It is worth emphasising that the uptake figures are based on the proportion of pupils taking a meal on a typical school day, rather than the number of pupils taking a school meal every day. Therefore, the increase to 75 per cent might suggest that, on three out of every four days, all pupils are taking the free school meal.
Your report indicates that uptake increased more in the local authority areas in which the proportion of children who qualified for free school meals was lower. Did you do any work on why that was the case? Why was the uptake in the Borders greater than the uptake in Glasgow, where more children per head of population would benefit from a free school meal?
Uptake increased in the areas that had the lowest levels of registration and in the areas that had the lowest levels of uptake of school meals, whether free or otherwise. Areas with lower levels of uptake had greater increases in uptake and that was seen both among those pupils in the P1 to P3 group who were registered for free school meals and among those who were not.
In areas where there is a higher level of free school meal registration, the uptake tends to be higher, even among those who are not registered for free school meals. Therefore, those areas with lower levels of free school meal registration had lower levels of uptake, so there was more scope to increase uptake in those areas.
You said that one of the problems about non-uptake is that children are fussy eaters, whatever that might entail. Is there any indication that there are specific types of children from particular backgrounds who have greater difficulty with fussy eating?
No. We did not attempt to measure the fussiness of their eating. Our finding was based on case studies and qualitative research with the parents and pupils. However, there was no indication that fussiness was stronger in particular groups of children.
But you say that fussy eating is the "main reason for non-uptake", and that could mean a problem for policy decisions later. Can you tell us any more about this fussy eating? Did you get much feedback on it?
When we talked to parents, it was clear that, even those parents whose children were not taking school meals—or not taking them every day—were generally keen for their children to take advantage of the free school meal, and a certain amount of negotiation was going on between parents and their children about whether they took a packed lunch.
What I want to know is whether the issue is about the poor quality of the food or the existence of a free school meal?
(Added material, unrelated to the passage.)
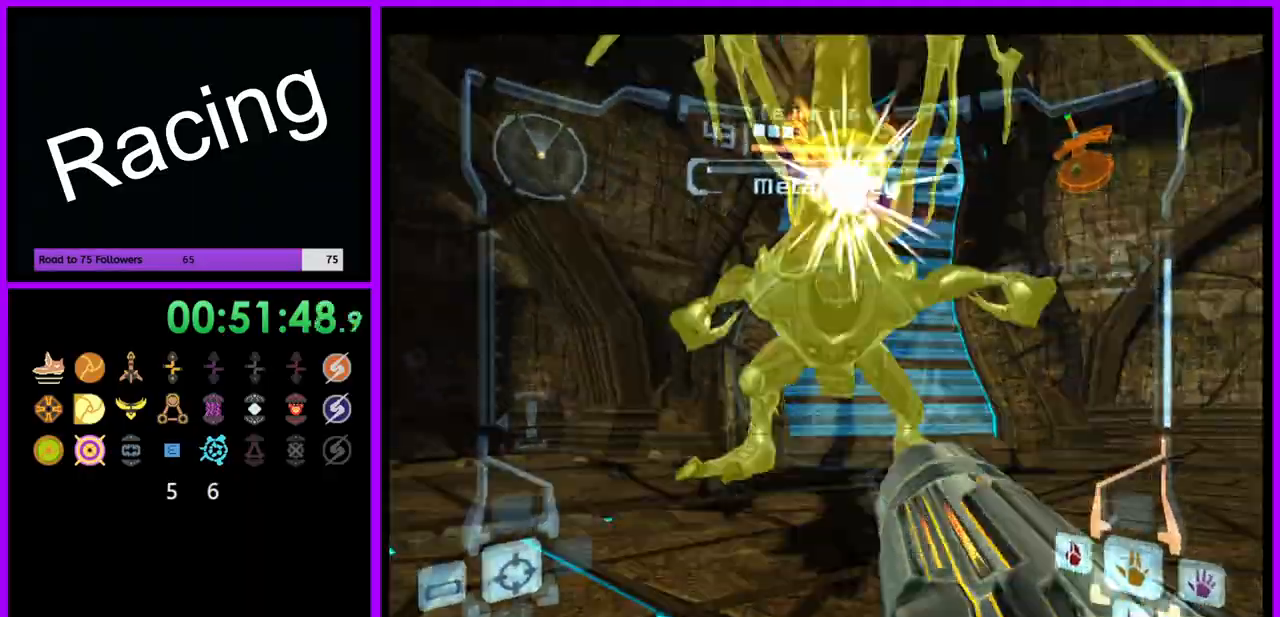
{"buttons": ["L1"], "left_stick": "up", "right_stick": "up", "events": [[50, "right_stick", "up"], [200, "Y", "down"], [233, "left_stick", "up"], [350, "Y", "up"], [433, "Y", "down"], [500, "Y", "up"]]}
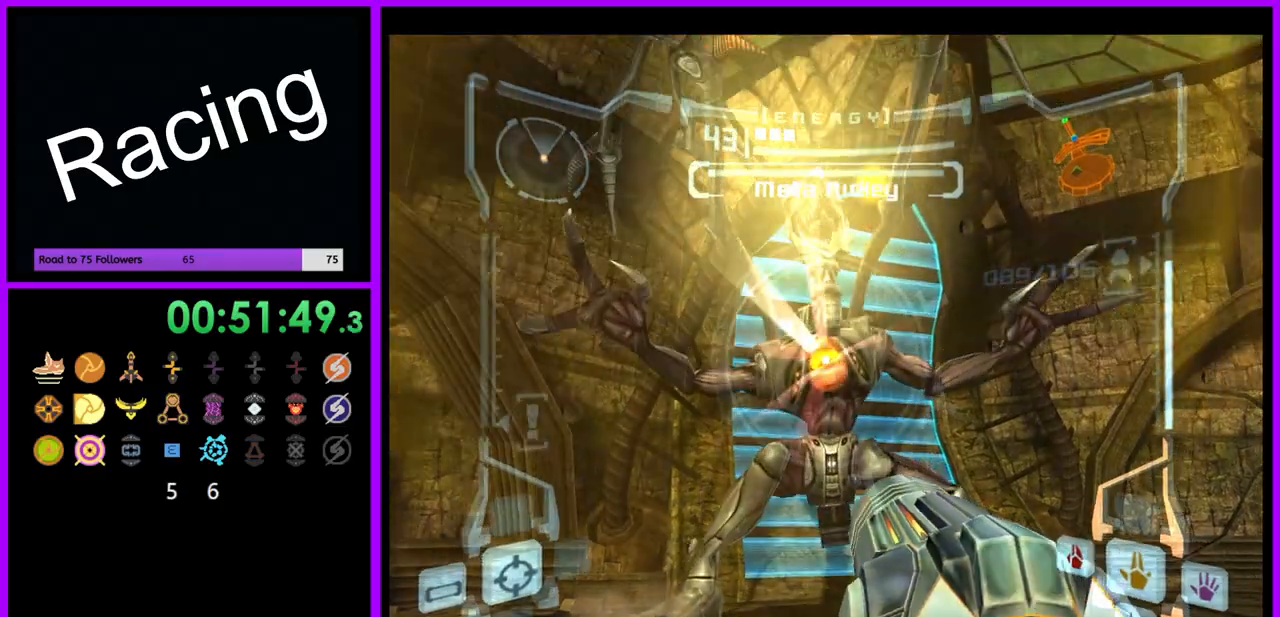
{"buttons": ["L1"], "left_stick": "center", "right_stick": "up", "events": [[83, "Y", "down"], [150, "Y", "up"], [233, "Y", "down"], [317, "Y", "up"], [333, "left_stick", "center"], [400, "Y", "down"], [467, "Y", "up"]]}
No, I do not think it is to do with the quality of the food, although it might be in certain circumstances; I am not saying that that is not a factor at all. However, even if parents think that the school meals are of good quality, they know that their children seem to like particular kinds of food and not be willing to try different food but that they will eat if a packed lunch is provided.
It could be a policy issue in future, if it is a question of providing a good, wholesome meal that the children do not like as opposed to something that they need. If your evidence had shown anything on that, it would have been interesting.
It is a policy issue. One of the things that we say in our report is that following the hungry for success programme, lots of changes have already been made to improve nutrient standards and other aspects of school meals, including the presentation of food, the atmosphere in dining rooms and so on. The policy issue might be harder to tackle but, to increase uptake still further, we have suggested that one of the main things that might help is an initiative to give parents the skills that they might not feel they have to encourage younger children to try new foods and a greater variety of foods.
Is your evidence anecdotal or do you have quantitative analysis of that?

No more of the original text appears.